SOURCE TEXT below:
Do we adopt out dogs? Our website lists the growing number of organizations that successfully adopt out senior dogs. We do not personally arrange or supervise the adoption of any of the dogs.
Do we accept donations? Our listings provide information about and links to rescue organizations that accept donations, although we do not accept them ourselves.
Do we accept advertising? We like maintaining a "clean" site, without pop-ups that advertise products or services, and so, we do not currently offer the opportunity to advertise on the srdogs.com site; however, we may, in the future, be recommending products that we've observed to be particularly useful for senior dogs.
How can the healthcare information on the site be helpful to senior dog guardians? We stay updated on nutrition and healthcare information and provide it on the srdogs.com site to equip guardians of senior dogs to maintain their dogs' health and to be alert to various health issues and their management. When we have relevant information based on our own experience with the healthcare of our own dogs, we offer it.
None of the information on the srdogs.com site is meant to equip a guardian to diagnose or treat a dog’s health issues. We advise guardians to see a veterinarian twice a year for a senior wellness check-up and immediately when the dog’s symptoms are of concern.
Here’s the story of how all of this began--
Misty, the Senior Dog Who Inspired the Senior Dogs Project
The Senior Dogs Project was launched in May 1997, shortly after our family adopted a ten-year-old senior -- Golden Retriever "Misty" (in the photo at the left). We fell totally, helplessly in love with her gentle nature and calm demeanor and felt very lucky to be sharing our life with her.
A Neighbor Asks for Help "Getting Rid of" Her 14-year-old Golden
While we were happily walking Misty on our street in San Francisco one day, a neighbor who knew that we had just adopted her, approached us to ask if we would help a friend of hers who wanted to "get rid of" her 14-year-old Golden Retriever. We couldn't take her ourselves, we said, but we knew a number of people in the dog-loving world and would try to find her a home.
End of SOURCE TEXT.
Continue the text about the Senior Dogs Project, starting right after its last sentence.
EXTRACTED ENTRIES below:
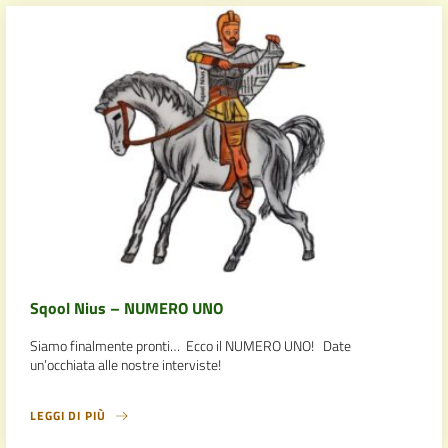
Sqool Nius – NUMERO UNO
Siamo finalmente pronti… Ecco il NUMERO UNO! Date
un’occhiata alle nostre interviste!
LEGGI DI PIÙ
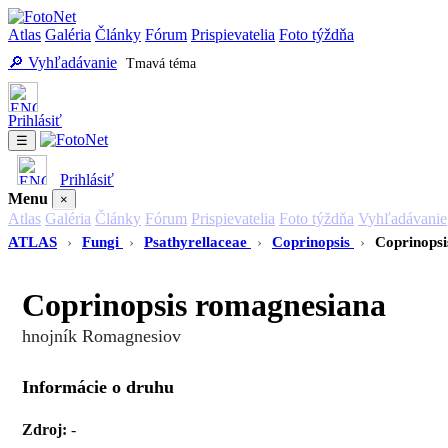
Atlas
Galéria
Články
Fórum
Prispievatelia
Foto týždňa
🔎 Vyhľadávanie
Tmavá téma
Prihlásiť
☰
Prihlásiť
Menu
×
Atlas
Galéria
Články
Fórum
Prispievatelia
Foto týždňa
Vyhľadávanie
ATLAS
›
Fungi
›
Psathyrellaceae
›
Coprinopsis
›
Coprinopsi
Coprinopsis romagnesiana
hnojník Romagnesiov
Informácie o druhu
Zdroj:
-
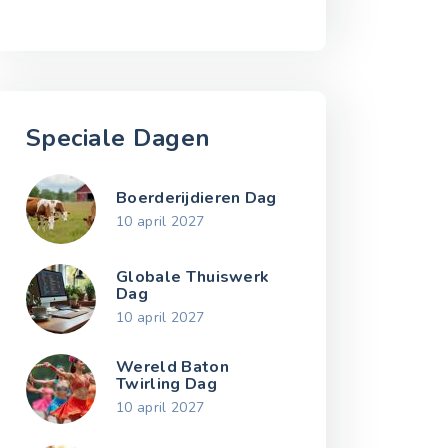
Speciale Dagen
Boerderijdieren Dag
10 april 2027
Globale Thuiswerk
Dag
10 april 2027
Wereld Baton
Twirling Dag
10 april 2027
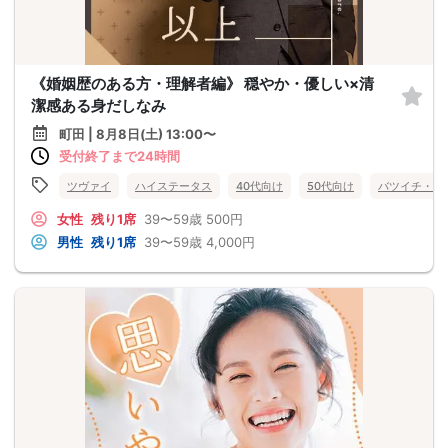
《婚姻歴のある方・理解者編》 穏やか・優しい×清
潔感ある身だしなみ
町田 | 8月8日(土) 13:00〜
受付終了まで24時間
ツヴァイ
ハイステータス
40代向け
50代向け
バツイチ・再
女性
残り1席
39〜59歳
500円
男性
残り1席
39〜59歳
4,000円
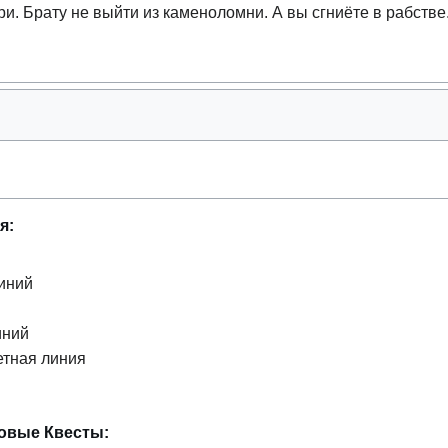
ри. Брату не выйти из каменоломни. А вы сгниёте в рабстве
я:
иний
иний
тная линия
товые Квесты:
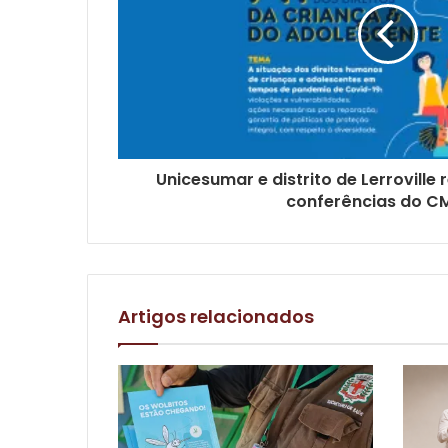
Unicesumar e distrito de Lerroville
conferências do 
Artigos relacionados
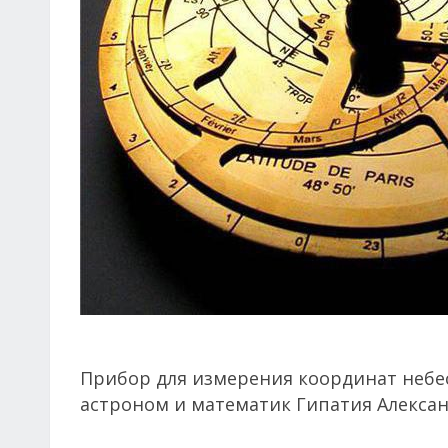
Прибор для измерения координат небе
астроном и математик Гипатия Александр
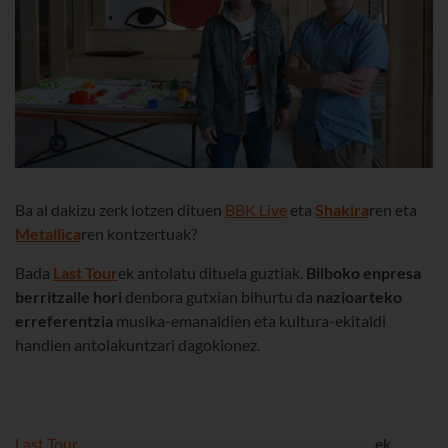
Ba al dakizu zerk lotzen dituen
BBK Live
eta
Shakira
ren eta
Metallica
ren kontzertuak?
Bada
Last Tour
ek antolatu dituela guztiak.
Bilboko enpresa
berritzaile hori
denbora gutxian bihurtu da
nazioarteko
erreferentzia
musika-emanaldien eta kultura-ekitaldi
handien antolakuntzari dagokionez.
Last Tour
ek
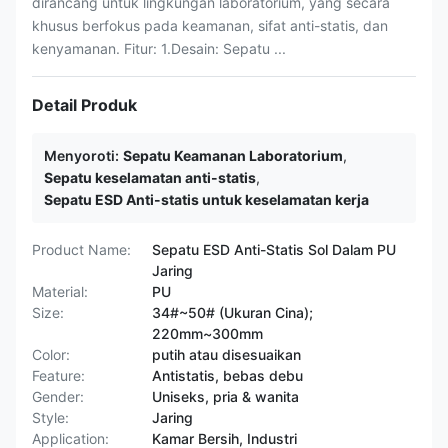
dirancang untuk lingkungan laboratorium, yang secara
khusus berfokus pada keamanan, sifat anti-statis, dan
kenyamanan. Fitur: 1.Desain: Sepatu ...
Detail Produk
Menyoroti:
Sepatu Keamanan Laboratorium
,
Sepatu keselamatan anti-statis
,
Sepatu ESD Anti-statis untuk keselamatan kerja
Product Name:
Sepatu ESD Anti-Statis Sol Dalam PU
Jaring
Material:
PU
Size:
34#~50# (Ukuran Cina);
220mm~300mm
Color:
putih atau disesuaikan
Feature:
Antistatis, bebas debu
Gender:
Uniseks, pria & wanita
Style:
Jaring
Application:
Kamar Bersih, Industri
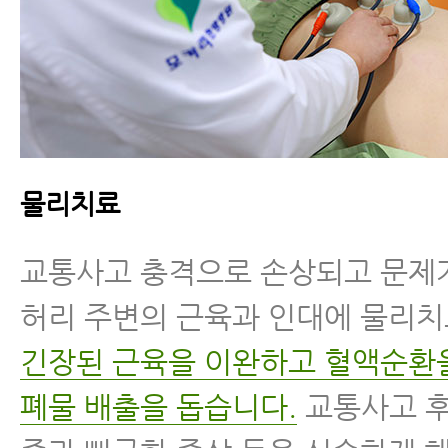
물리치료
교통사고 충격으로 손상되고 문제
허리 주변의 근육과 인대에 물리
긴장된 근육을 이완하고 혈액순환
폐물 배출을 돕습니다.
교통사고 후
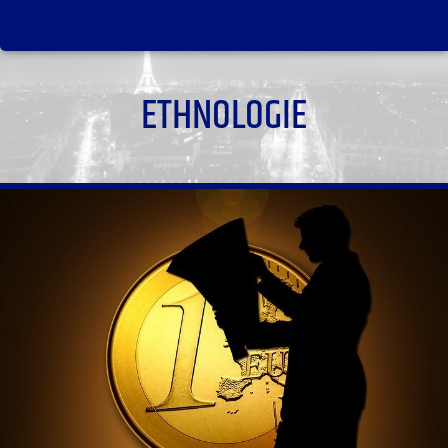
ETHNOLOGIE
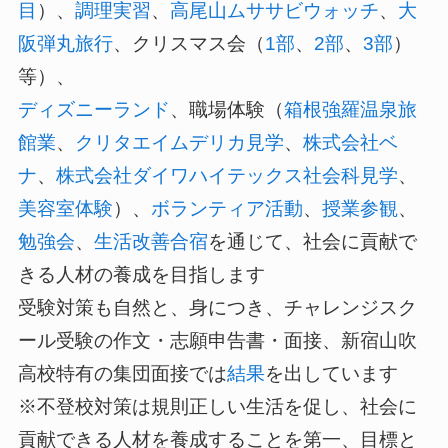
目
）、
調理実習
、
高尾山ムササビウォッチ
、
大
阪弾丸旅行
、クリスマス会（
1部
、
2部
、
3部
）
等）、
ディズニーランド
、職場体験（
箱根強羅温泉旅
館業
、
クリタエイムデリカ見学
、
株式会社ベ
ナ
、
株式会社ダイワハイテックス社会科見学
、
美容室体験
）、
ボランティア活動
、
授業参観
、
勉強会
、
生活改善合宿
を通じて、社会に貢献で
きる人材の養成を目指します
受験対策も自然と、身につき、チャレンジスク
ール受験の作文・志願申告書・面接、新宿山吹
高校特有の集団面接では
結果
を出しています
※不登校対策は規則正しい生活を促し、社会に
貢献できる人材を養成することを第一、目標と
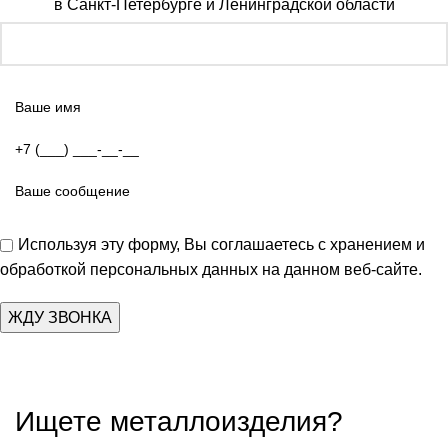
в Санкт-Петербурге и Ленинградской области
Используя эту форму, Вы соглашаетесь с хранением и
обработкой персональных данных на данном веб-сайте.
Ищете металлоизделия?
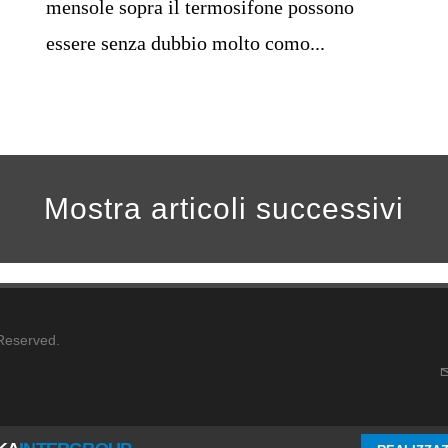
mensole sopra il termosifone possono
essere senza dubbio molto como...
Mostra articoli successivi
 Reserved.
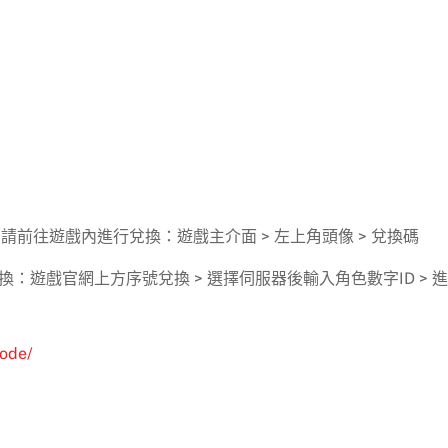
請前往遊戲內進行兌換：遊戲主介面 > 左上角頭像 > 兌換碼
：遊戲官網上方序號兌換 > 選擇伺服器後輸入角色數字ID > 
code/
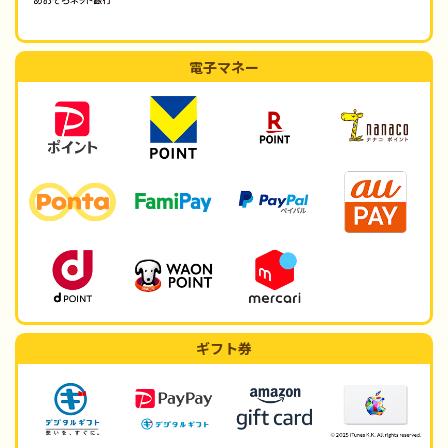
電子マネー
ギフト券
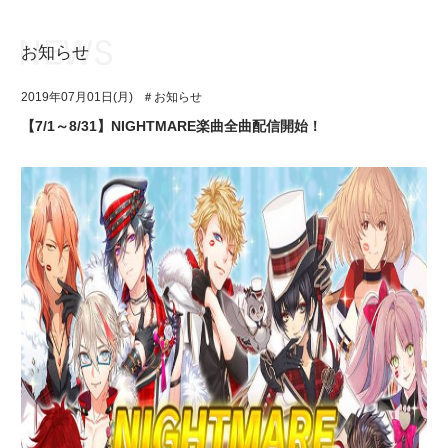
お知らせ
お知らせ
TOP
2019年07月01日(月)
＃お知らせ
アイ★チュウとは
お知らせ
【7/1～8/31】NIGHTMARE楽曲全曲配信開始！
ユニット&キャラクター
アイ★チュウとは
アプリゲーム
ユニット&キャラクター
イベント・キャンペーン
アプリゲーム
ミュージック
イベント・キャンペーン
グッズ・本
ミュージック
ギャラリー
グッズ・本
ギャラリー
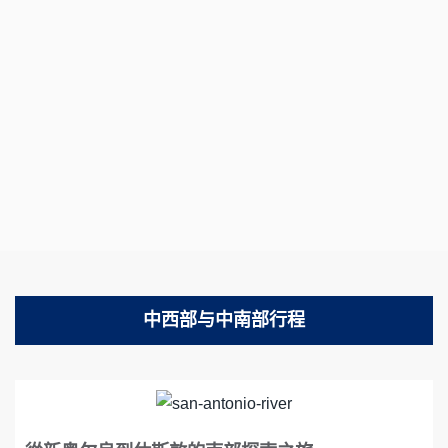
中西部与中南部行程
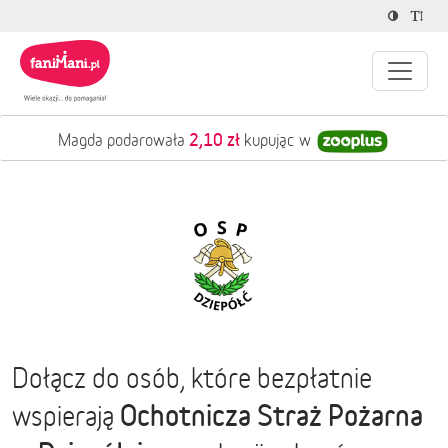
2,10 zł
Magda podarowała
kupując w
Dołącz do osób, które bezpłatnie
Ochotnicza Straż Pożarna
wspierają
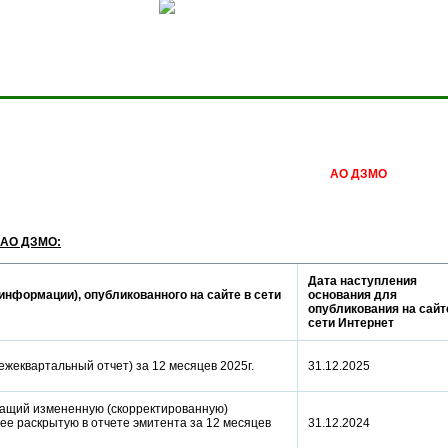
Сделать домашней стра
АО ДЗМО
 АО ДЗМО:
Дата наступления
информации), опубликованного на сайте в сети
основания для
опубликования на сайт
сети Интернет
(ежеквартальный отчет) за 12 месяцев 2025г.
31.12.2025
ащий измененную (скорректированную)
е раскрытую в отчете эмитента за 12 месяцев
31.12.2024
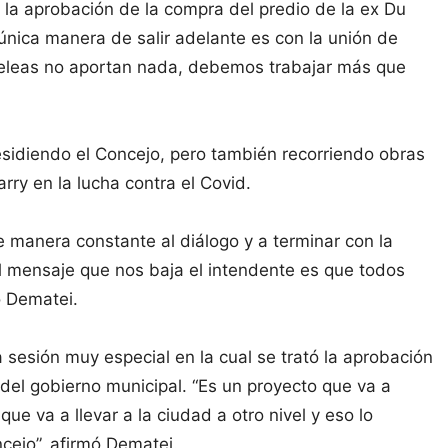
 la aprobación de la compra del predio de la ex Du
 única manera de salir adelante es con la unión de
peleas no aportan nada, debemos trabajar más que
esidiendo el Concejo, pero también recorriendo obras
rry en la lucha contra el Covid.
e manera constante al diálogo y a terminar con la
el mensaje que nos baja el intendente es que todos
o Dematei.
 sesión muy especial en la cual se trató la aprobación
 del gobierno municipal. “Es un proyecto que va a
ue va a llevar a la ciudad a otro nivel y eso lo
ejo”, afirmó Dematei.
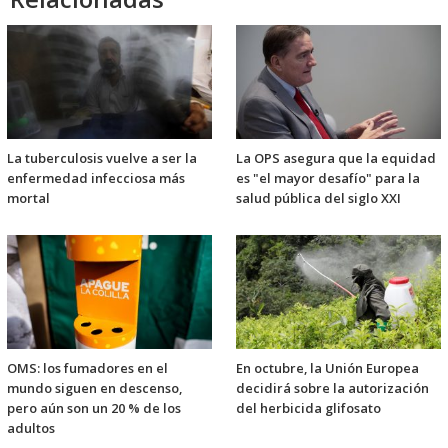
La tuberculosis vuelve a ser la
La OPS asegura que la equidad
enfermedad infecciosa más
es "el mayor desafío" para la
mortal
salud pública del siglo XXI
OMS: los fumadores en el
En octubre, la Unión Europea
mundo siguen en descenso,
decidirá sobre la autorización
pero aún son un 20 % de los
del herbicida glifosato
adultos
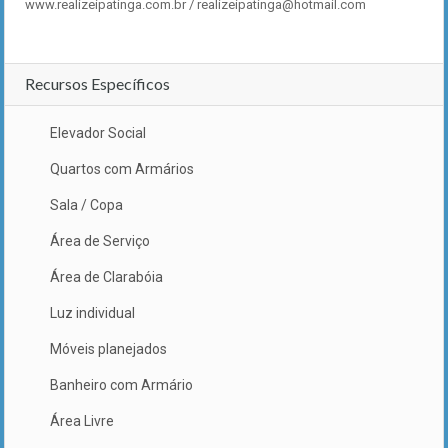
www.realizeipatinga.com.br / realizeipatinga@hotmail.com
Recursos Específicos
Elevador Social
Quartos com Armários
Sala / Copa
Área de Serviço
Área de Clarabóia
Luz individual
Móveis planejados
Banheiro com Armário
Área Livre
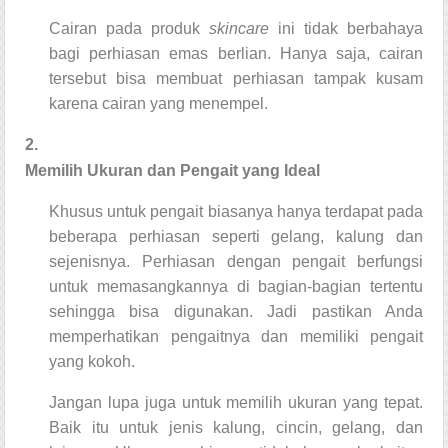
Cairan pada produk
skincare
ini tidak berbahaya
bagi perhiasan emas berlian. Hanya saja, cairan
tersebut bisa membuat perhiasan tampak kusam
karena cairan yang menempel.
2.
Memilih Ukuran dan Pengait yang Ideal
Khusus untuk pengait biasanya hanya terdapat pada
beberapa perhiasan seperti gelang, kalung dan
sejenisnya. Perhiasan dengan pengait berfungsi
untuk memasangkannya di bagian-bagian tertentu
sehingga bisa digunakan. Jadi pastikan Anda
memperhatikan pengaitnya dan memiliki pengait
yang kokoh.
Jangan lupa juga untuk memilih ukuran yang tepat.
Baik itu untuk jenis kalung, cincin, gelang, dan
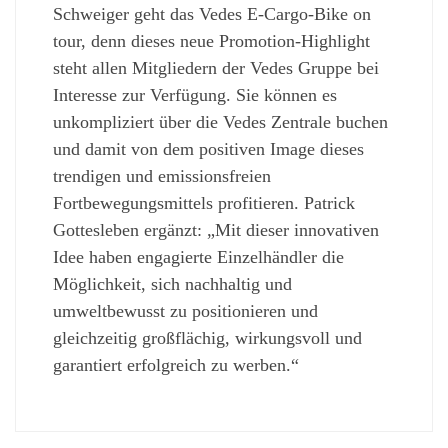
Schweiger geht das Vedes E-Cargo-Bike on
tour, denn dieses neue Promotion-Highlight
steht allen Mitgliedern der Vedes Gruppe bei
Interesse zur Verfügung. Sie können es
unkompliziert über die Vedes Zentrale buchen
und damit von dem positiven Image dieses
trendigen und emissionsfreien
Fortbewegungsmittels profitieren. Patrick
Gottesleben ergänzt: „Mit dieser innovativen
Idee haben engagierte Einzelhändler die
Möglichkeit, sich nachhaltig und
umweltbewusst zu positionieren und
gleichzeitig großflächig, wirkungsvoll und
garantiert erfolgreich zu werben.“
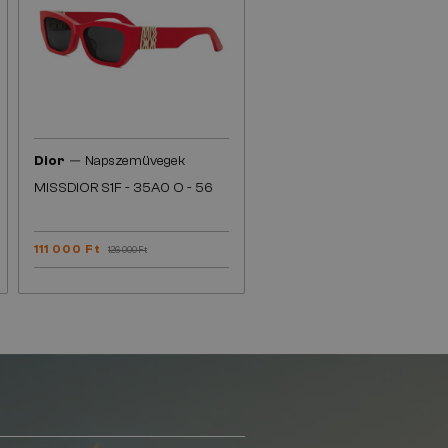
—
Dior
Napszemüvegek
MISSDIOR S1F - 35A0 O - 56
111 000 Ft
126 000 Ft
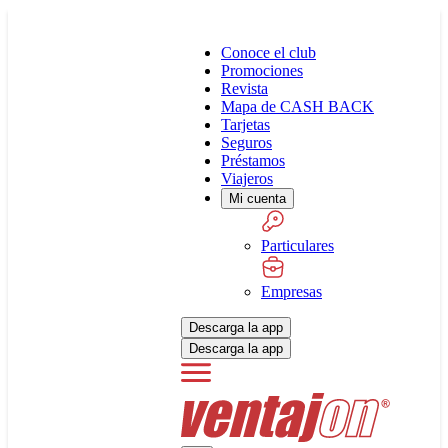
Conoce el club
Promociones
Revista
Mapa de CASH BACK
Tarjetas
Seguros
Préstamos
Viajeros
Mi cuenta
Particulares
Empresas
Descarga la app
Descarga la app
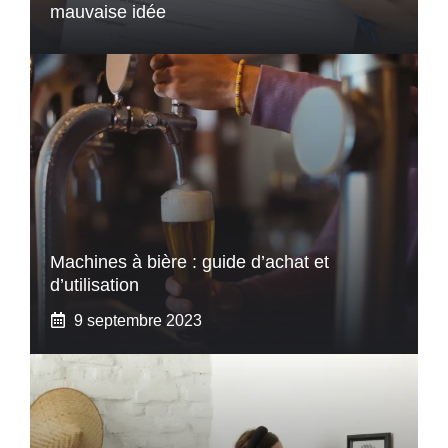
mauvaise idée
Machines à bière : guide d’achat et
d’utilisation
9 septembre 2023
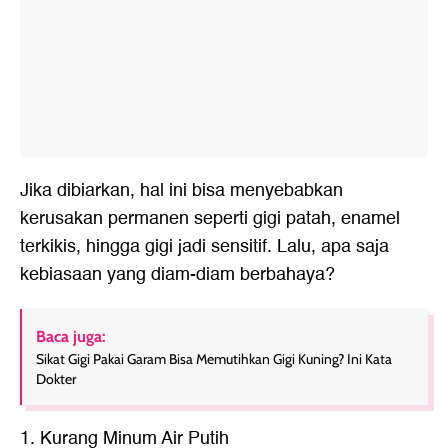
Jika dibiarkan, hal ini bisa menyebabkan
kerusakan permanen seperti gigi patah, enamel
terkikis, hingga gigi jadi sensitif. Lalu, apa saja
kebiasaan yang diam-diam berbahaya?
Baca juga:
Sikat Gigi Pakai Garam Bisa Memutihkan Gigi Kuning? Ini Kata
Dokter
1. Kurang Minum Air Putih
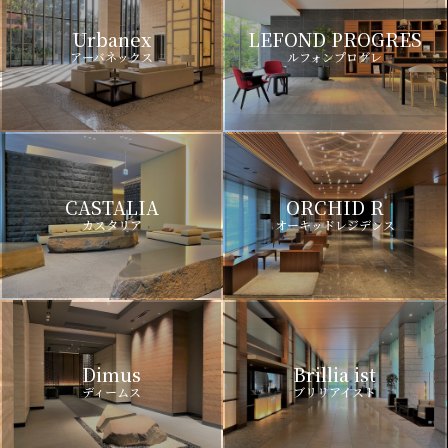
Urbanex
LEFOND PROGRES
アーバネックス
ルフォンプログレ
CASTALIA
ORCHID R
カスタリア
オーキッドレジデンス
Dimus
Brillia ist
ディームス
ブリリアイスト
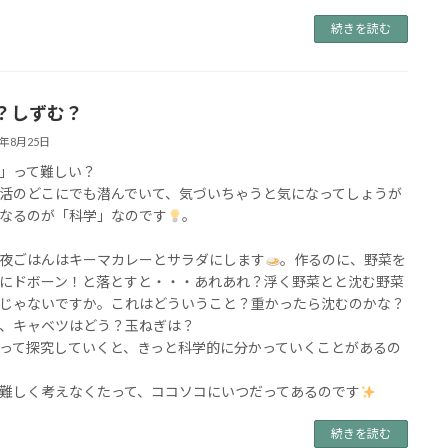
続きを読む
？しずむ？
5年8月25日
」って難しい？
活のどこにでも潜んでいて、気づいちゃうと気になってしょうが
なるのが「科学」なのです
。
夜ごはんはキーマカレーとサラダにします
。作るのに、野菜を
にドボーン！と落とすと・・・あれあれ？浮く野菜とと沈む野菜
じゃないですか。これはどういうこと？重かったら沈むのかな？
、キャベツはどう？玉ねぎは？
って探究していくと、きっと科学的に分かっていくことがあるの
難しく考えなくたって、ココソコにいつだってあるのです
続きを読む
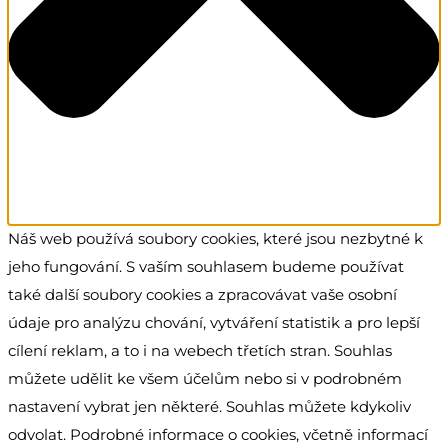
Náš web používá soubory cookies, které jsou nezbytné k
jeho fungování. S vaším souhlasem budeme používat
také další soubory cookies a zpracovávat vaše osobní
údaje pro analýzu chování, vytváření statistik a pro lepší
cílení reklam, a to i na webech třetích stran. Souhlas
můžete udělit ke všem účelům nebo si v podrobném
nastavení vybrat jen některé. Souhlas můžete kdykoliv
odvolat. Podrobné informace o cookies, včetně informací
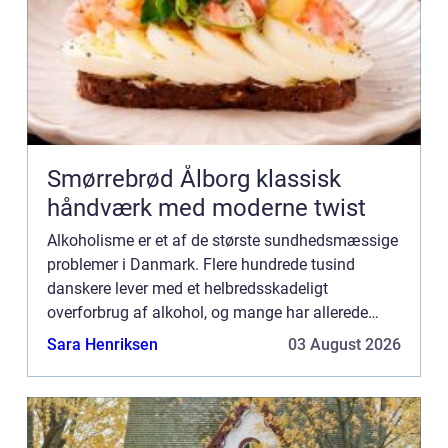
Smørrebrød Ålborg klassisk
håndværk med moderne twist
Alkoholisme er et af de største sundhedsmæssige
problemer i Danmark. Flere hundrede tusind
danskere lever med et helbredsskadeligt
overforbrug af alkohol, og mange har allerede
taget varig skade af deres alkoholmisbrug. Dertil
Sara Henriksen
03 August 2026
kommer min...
End of EXTRACTED ENTRIES.
RESPONSE TO THIS TASK
No New Home, Only Euthanasia
Despite our best efforts, however -- asking among friends, contacting the local animal shelter and then the local SPCA and even Golden Retriever rescue -- we failed. We were stunned when every one of those organizations told us that they would most likely have to "put her down"; there was no "market" for senior dogs because just about everyone looking for a dog to adopt wanted a puppy or young dog. These organizations could not afford to house old dogs that no one was going to adopt.
Changes in Attitude
Fast-forward to the present, and much has changed. There are now an ever-increasing number of dog rescue groups dedicated specifically to finding new homes for senior dogs (see rescue groups) and most shelters will now give a chance at adoption to seniors. And, if a shelter is unable to adopt out a senior, they will do their best to find a rescue group that will help find a new home for the dog. We've worked hard for these changes -- through this website and through our support of agencies and shelters that advocate for senior dogs. Misty taught us that senior dogs deserve to be celebrated and valued, to be protected from discrimination because of their age, and to be given the best health care available. It has been our mission to disseminate that message.